5 Things I Wish I Would've Known When I Was Diagnosed With Depression


These are five things I wish I would have known when I was diagnosed with depression.

1. Depression is not a sign of weakness. I deemed myself as weak, as if nothing would get better because I had depression. But truly, this was not the case. Fighting my own mind has made everything more difficult to say the least. Depression isn’t something you wake up with one day or something you chose to have.

2. It doesn’t hurt just mentally. Huge amounts of energy are put into small everyday tasks such as getting out of bed, eating or taking a shower. I feel constant headaches, back pain and joint pain from the battle I face every day. Yes, it may be a mental illness but my illness has also affected me with stress eating, lack of sleep and the constant fatigue. For a 19-year-old in college, this becomes a challenge daily.

3. Taking medication is not a sign of giving up. I started taking medication when I was first diagnosed with depression, even though my doctor didn’t like prescribing that type of medication for me at 16. I was ashamed at first, that I was taking medication to make me feel numb. But this was hardly the case — the medication made it easier for me function. Yes, I was still depressed and had anxiety but it helped me cope better with certain situations and gave me the sense of help I needed at the time.

4. Pushing myself isn’t always the best idea. I learned this fairly quick. I was told not to let my depression get the best of me and to constantly push through, but of course, this was easier said than done. Once I started pushing myself, my depression worsened, and I went into a state I wish to never enter again. I now know that pushing yourself can be good, but when diagnosed with a mental illness, it’s better to take each step at a time and move at your own pace.

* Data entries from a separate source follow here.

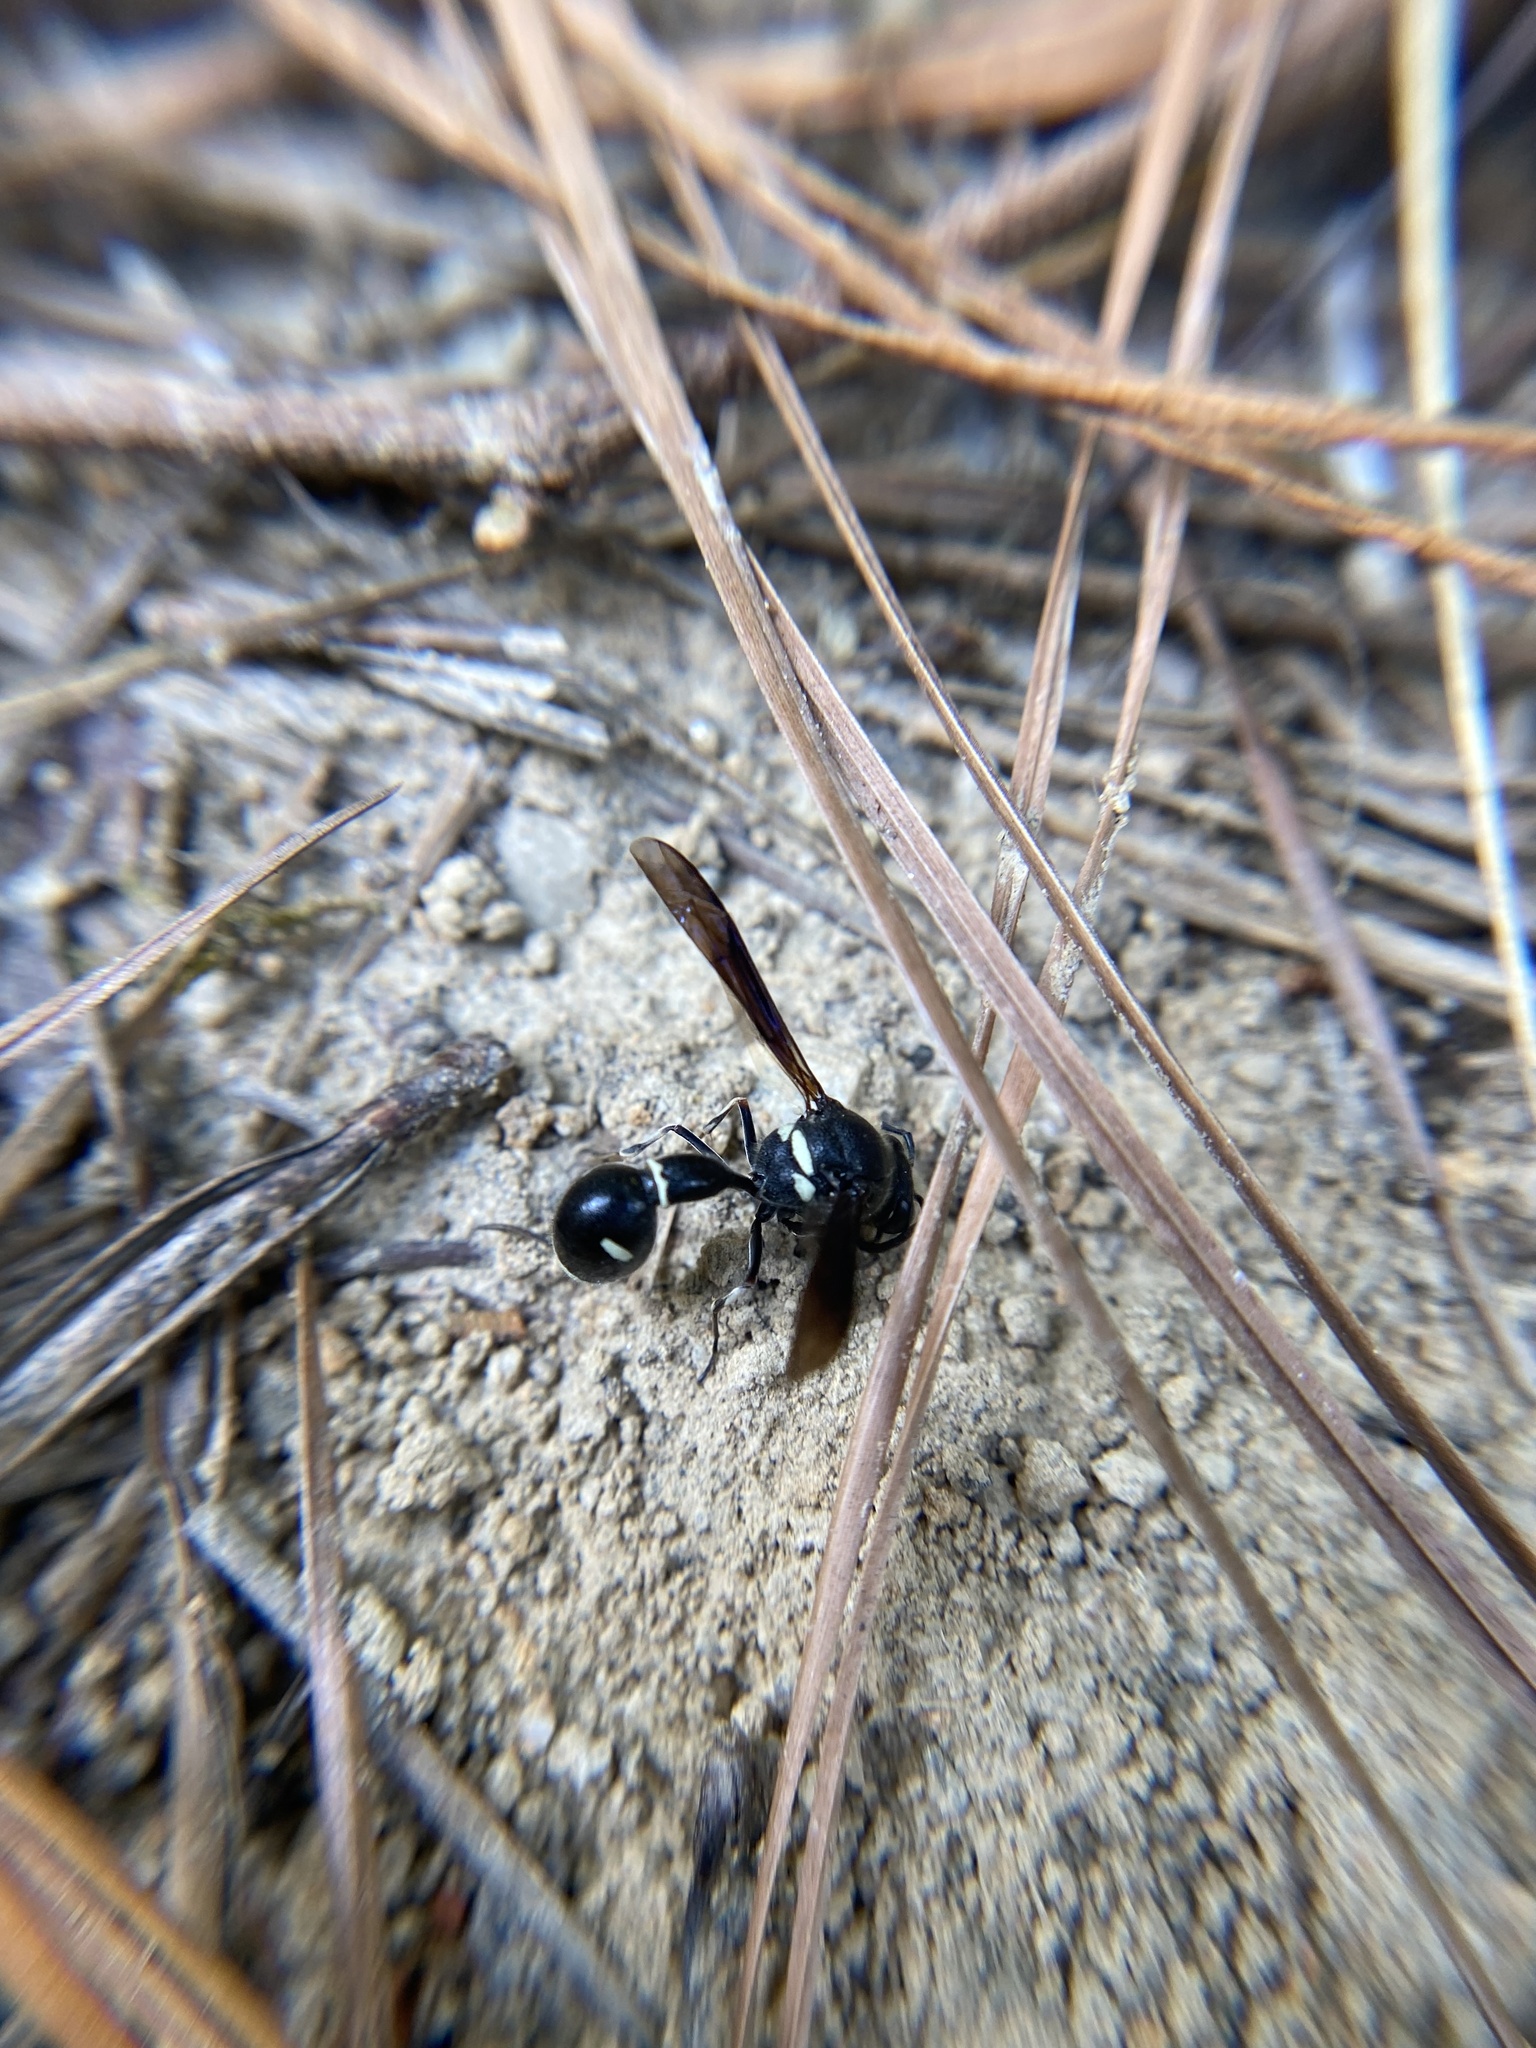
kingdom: Animalia
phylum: Arthropoda
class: Insecta
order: Hymenoptera
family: Vespidae
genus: Eumenes
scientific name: Eumenes fraternus
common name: Fraternal potter wasp
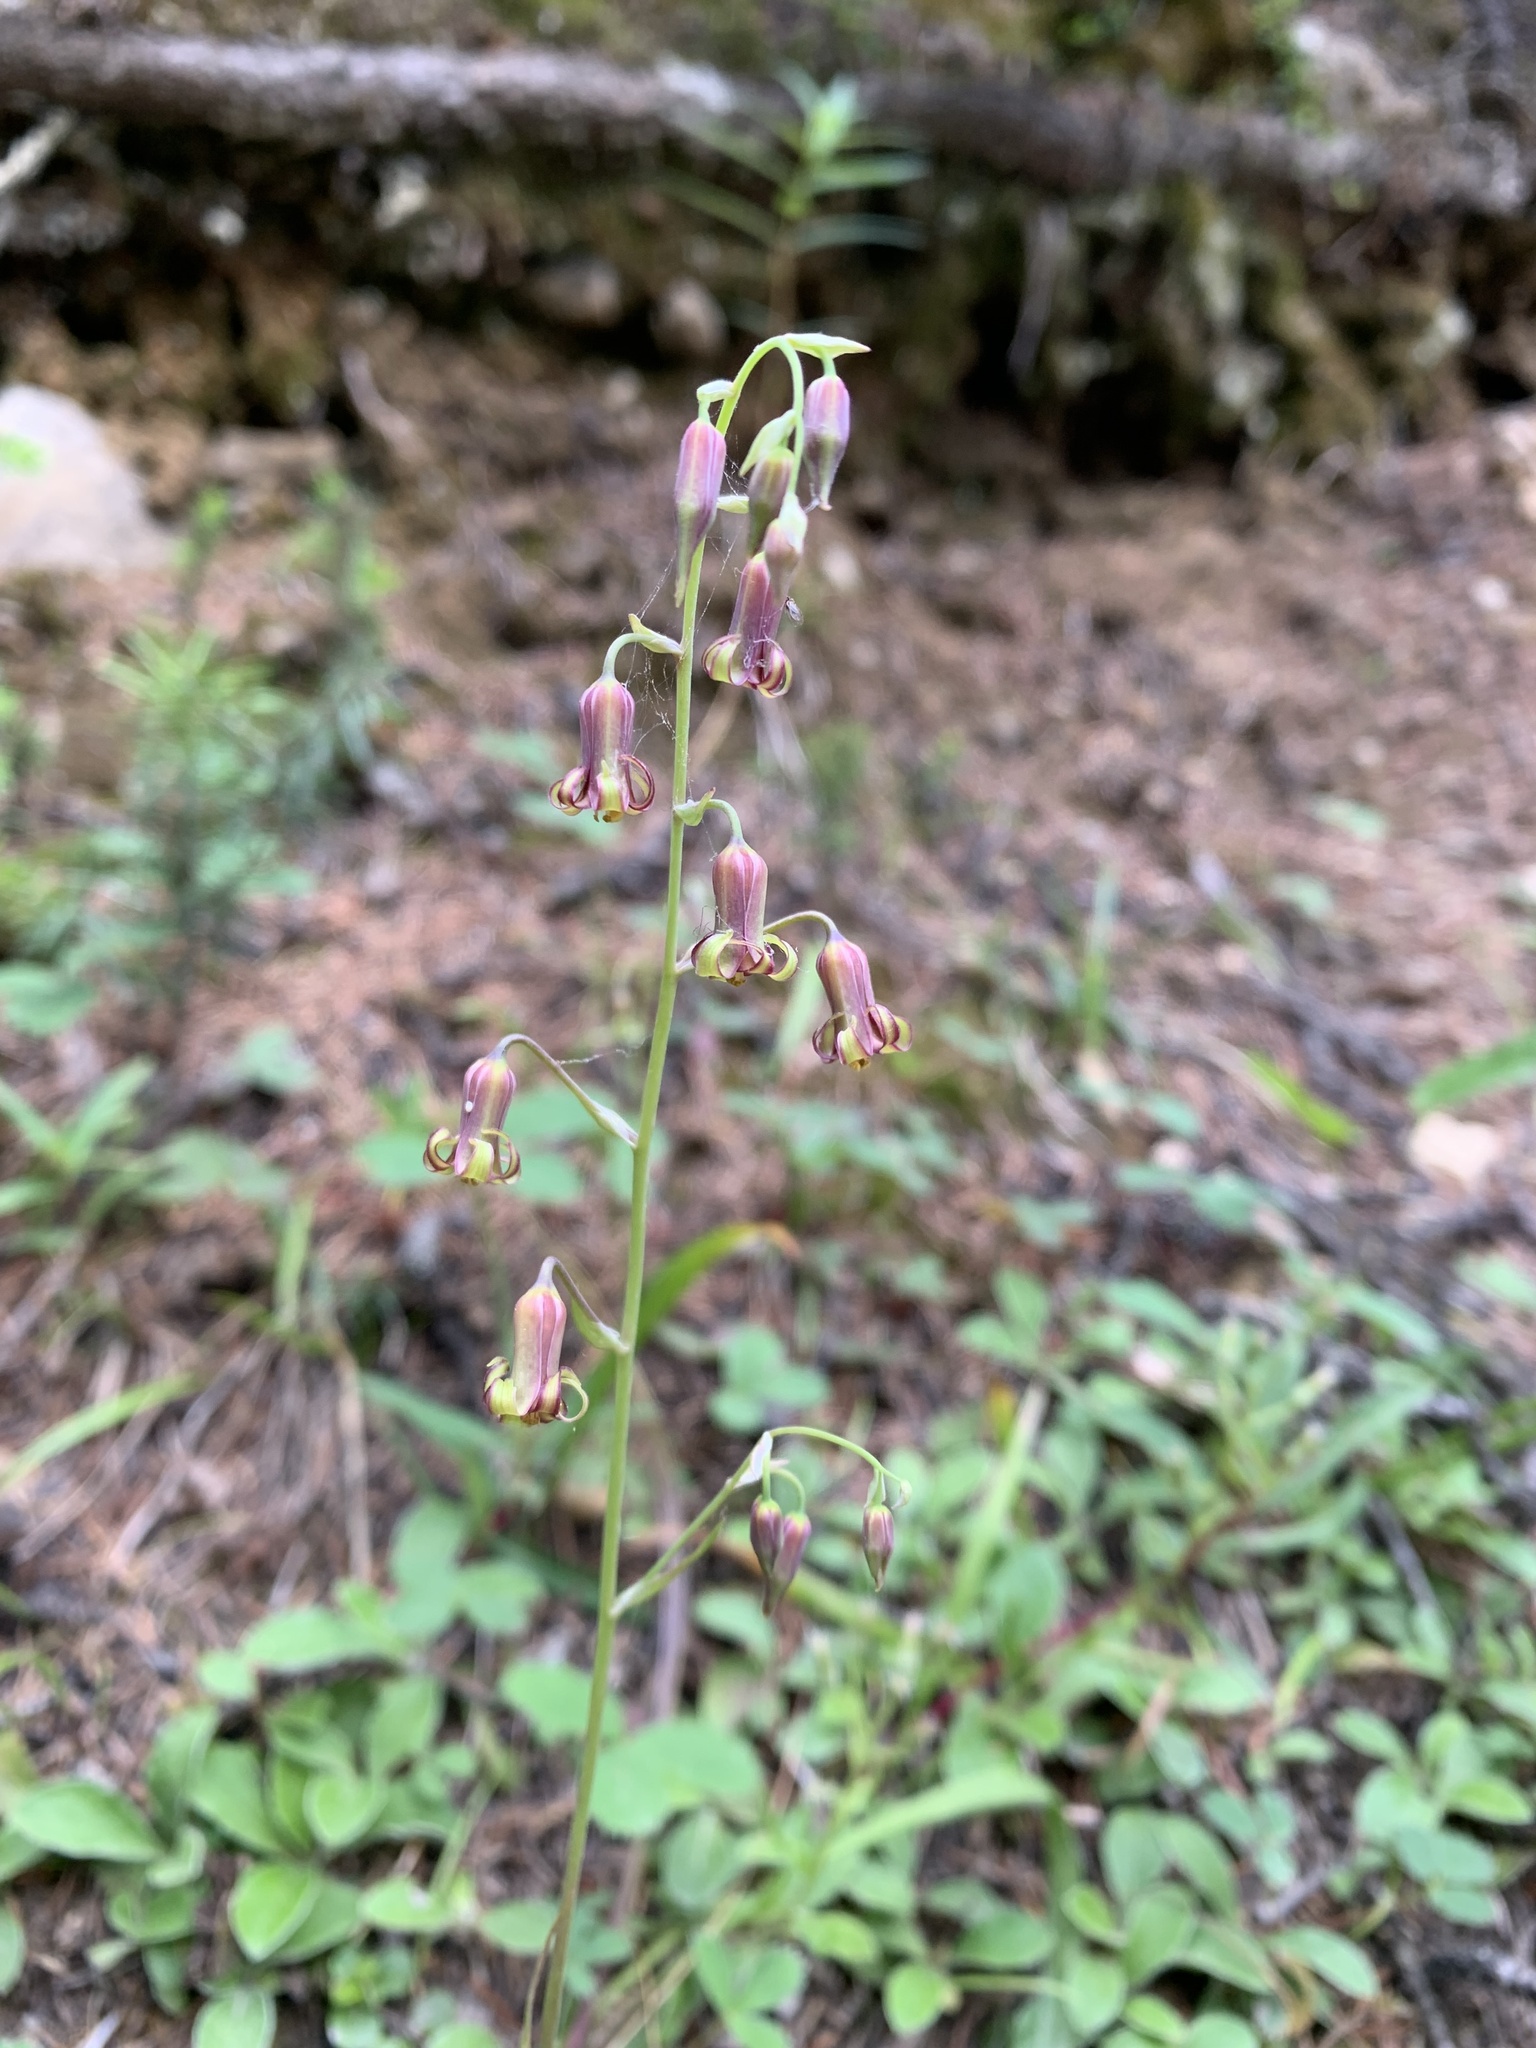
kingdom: Plantae
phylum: Tracheophyta
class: Liliopsida
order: Liliales
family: Melanthiaceae
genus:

5. Sometimes you just need a break. Especially with a mental illness, try not to let the world around you overwhelm your situation. Give yourself some time to breathe when needed and always leave parts of the day designated for self-care. I needed these breaks fairly often and they began to calm me down in situations when I couldn’t control the outcome or what was going on.

I was diagnosed with depression at the age of 16 and now having with this mental illness for three years now, I want people to know it is nothing to be ashamed of. Just because you can’t see it doesn’t mean it’s not there.